Was hintertreibt aber nun nach Anders die vollkommene Identifizierung mit der Maschine und was soll ausgetrieben werden in den modernen Dionysien? Gegen das in seiner Mächtigkeit selbst noch die Macht des Triebs übertrumpfende »Apparate-Es« sträubte sich ein »ich-hafter Rest«. Es war das »alte Ich« aus mindestens vorkybernetischen und vortayloristischen Tagen, das da unzeitgemäß insistierte, ja »das altmodische Wesen, das zwar, vor der Geburt der Maschine, seine raison d’être gehabt haben mochte; nun aber, da seine Anverwandlung an das Apparat-Es obligat geworden ist, sein Daseinsrecht verspielt hat«. Anders’ Kritik der kybernetischen Einstellung wird immer schon genau auf dieses Ich »vor« der Maschine, auf das survival der einer ursprünglich vormaschinischen Situation entstammenden Subjektivität gesetzt haben, das eine Störung der Identifizierung des Menschen mit der Maschine induzierte und eine unhintergehbare »Identitätsstörung« produzierte.
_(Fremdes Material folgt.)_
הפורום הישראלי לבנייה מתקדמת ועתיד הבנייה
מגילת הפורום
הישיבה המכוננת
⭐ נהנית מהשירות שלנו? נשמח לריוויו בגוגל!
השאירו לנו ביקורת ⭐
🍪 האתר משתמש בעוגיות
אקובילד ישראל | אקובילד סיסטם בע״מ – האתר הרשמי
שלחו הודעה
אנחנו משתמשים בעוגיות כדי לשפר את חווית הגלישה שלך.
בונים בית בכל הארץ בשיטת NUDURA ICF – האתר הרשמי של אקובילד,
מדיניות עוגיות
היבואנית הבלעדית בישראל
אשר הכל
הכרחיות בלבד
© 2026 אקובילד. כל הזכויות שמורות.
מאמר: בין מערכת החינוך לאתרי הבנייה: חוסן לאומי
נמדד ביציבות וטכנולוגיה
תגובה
Der Träger und die Verkörperung dieses geschichtlichen »Rückstandes« und als solcher »nichts als ein skandalöses Nicht-Gerät« – das war auch schon das Schreckgespenst des Scientific Management, der »›unadaptable fellow‹«. Der Abweichler hieß auch der »auffällige Niemand«37 der Maschinenkultur. Genau dieser Niemand soll die Entzifferung des technologischen Dispositivs leisten, die ganze Last der Kritik tragen, ihr wesentlicher Zeuge sein und ihr Urteil gegen die Technik beglaubigen.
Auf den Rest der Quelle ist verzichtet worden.